Maple Published April 21, 2026 · Maple Research Labs · Peptide Research
GHK-Cu (Copper Peptide): Mechanisms in Tissue Remodeling and Gene Expression Research
GHK-Cu (glycyl-L-histidyl-L-lysine copper complex) is a naturally occurring tripeptide-copper chelate first isolated from human plasma by Pickart and Thaler in 1973. Initially identified as a factor that caused aged human liver tissue to synthesize proteins characteristic of younger tissue, GHK-Cu has since been shown to modulate the expression of over 4,000 human genes. This article reviews the structural biochemistry, copper-binding properties, gene expression data, and preclinical findings that make GHK-Cu one of the most extensively studied peptides in tissue remodeling research.
Compound Profile
Sequence: Gly-His-Lys (tripeptide)
CAS Number: 49557-75-7 (GHK); 130120-57-9 (GHK-Cu complex)
Molecular Formula: C₁₄H₂₃CuN₆O₄ (GHK-Cu)
Molecular Weight: 403.92 g/mol (GHK-Cu complex)
Copper Binding Affinity: Kd = 10⁻¹⁶ M (extremely tight binding)
Plasma Concentration: ~200 ng/mL (age 20), declining to ~80 ng/mL (age 60)
Copper Binding and Structural Chemistry
The GHK tripeptide binds copper(II) with exceptionally high affinity through a square planar coordination complex. The copper ion is chelated by the amino terminus of glycine, the imidazole nitrogen of histidine, the deprotonated amide nitrogen between Gly and His, and a water molecule or the lysine side chain in the fourth coordination position (Freedman et al., 1982).
This tight copper binding is functionally significant for two reasons. First, it allows GHK to serve as a copper delivery vehicle, transporting Cu(II) to tissues and releasing it at sites where copper-dependent enzymes (lysyl oxidase, superoxide dismutase, cytochrome c oxidase) are active. Second, the copper-peptide complex has distinct biological activity compared to free GHK or free copper ions, suggesting that the complex itself is the bioactive species (Pickart, 2008).
Plasma GHK-Cu levels decline with age, from approximately 200 ng/mL at age 20 to 80 ng/mL by age 60. This decline parallels the reduction in tissue repair capacity and has prompted investigation of exogenous GHK-Cu as a potential means of restoring youthful signaling patterns (Pickart et al., 2012).
Gene Expression: The Broad Spectrum Effect
The most striking feature of GHK-Cu research is the breadth of its gene expression effects.
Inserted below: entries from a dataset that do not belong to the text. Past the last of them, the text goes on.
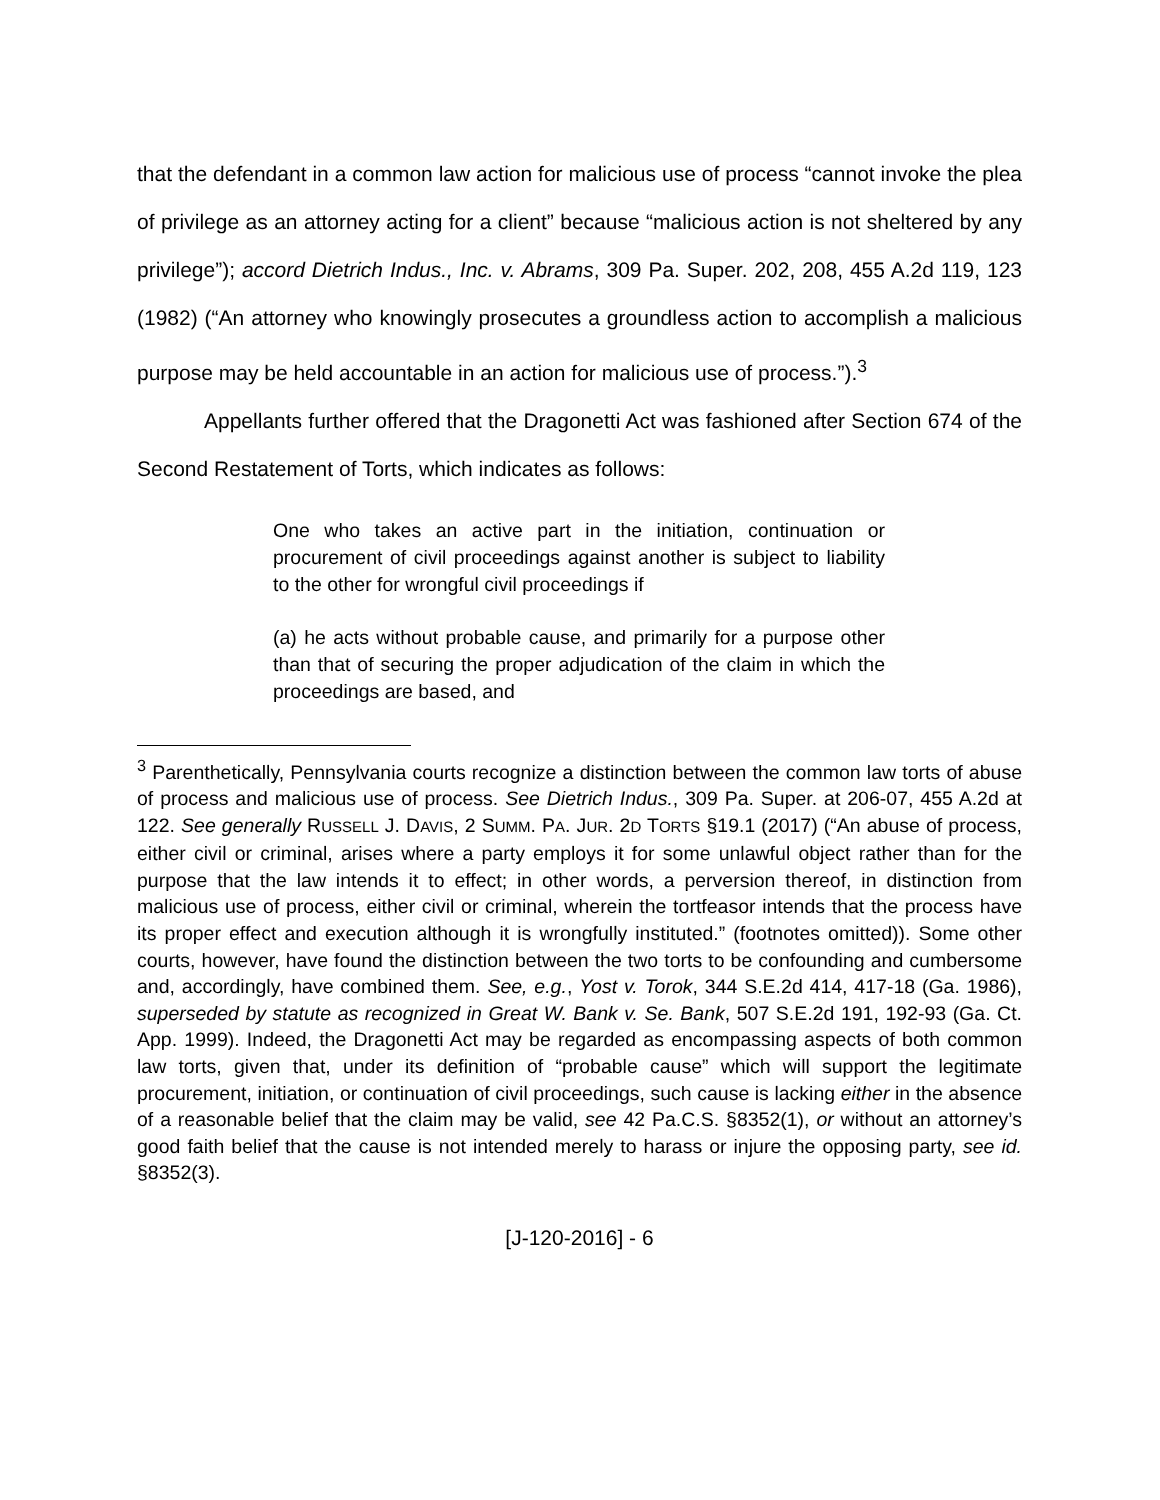that the defendant in a common law action for malicious use of process “cannot invoke the plea of privilege as an attorney acting for a client” because “malicious action is not sheltered by any privilege”); accord Dietrich Indus., Inc. v. Abrams, 309 Pa. Super. 202, 208, 455 A.2d 119, 123 (1982) (“An attorney who knowingly prosecutes a groundless action to accomplish a malicious purpose may be held accountable in an action for malicious use of process.”).<sup>3</sup>
Appellants further offered that the Dragonetti Act was fashioned after Section 674 of the Second Restatement of Torts, which indicates as follows:
One who takes an active part in the initiation, continuation or procurement of civil proceedings against another is subject to liability to the other for wrongful civil proceedings if
(a) he acts without probable cause, and primarily for a purpose other than that of securing the proper adjudication of the claim in which the proceedings are based, and
<sup>3</sup> Parenthetically, Pennsylvania courts recognize a distinction between the common law torts of abuse of process and malicious use of process. See Dietrich Indus., 309 Pa. Super. at 206-07, 455 A.2d at 122. See generally RUSSELL J. DAVIS, 2 SUMM. PA. JUR. 2D TORTS §19.1 (2017) (“An abuse of process, either civil or criminal, arises where a party employs it for some unlawful object rather than for the purpose that the law intends it to effect; in other words, a perversion thereof, in distinction from malicious use of process, either civil or criminal, wherein the tortfeasor intends that the process have its proper effect and execution although it is wrongfully instituted.” (footnotes omitted)). Some other courts, however, have found the distinction between the two torts to be confounding and cumbersome and, accordingly, have combined them. See, e.g., Yost v. Torok, 344 S.E.2d 414, 417-18 (Ga. 1986), superseded by statute as recognized in Great W. Bank v. Se. Bank, 507 S.E.2d 191, 192-93 (Ga. Ct. App. 1999). Indeed, the Dragonetti Act may be regarded as encompassing aspects of both common law torts, given that, under its definition of “probable cause” which will support the legitimate procurement, initiation, or continuation of civil proceedings, such cause is lacking either in the absence of a reasonable belief that the claim may be valid, see 42 Pa.C.S. §8352(1), or without an attorney’s good faith belief that the cause is not intended merely to harass or injure the opposing party, see id. §8352(3).
[J-120-2016] - 6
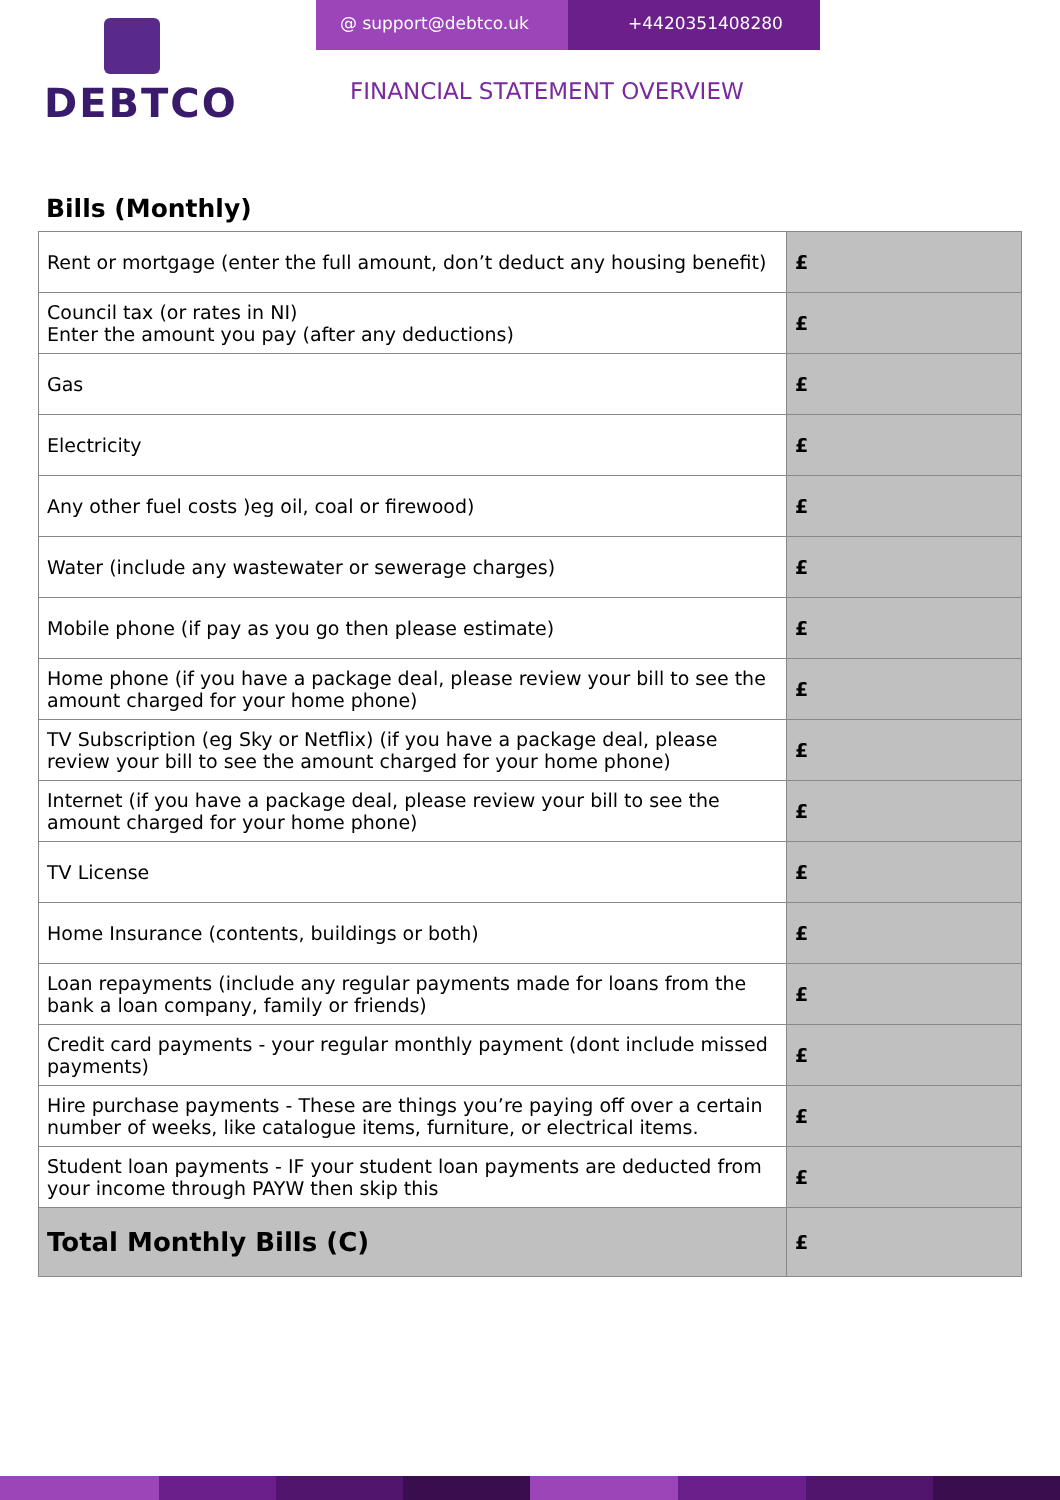DEBTCO
@ support@debtco.uk +442035140828​0
FINANCIAL STATEMENT OVERVIEW
Bills (Monthly)
| Rent or mortgage (enter the full amount, don’t deduct any housing benefit) | £ |
| Council tax (or rates in NI) Enter the amount you pay (after any deductions) | £ |
| Gas | £ |
| Electricity | £ |
| Any other fuel costs )eg oil, coal or firewood) | £ |
| Water (include any wastewater or sewerage charges) | £ |
| Mobile phone (if pay as you go then please estimate) | £ |
| Home phone (if you have a package deal, please review your bill to see the amount charged for your home phone) | £ |
| TV Subscription (eg Sky or Netflix) (if you have a package deal, please review your bill to see the amount charged for your home phone) | £ |
| Internet (if you have a package deal, please review your bill to see the amount charged for your home phone) | £ |
| TV License | £ |
| Home Insurance (contents, buildings or both) | £ |
| Loan repayments (include any regular payments made for loans from the bank a loan company, family or friends) | £ |
| Credit card payments - your regular monthly payment (dont include missed payments) | £ |
| Hire purchase payments - These are things you’re paying off over a certain number of weeks, like catalogue items, furniture, or electrical items. | £ |
| Student loan payments - IF your student loan payments are deducted from your income through PAYW then skip this | £ |
| Total Monthly Bills (C) | £ |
Using the Broad Institute’s Connectivity Map (cMap) database, Pickart et al. (2014) analyzed the gene expression signature of GHK-Cu in MCF7 human cell culture and identified statistically significant modulation of 4,128 genes, approximately 31% of the human genome.
Key Gene Expression Categories
Extracellular Matrix (ECM) Genes: GHK-Cu upregulated collagen synthesis genes (COL1A1, COL3A1, COL5A1) and elastin (ELN) while modulating matrix metalloproteinases (MMPs) to favor net ECM deposition. TGF-beta superfamily genes were broadly upregulated (Pickart et al., 2014).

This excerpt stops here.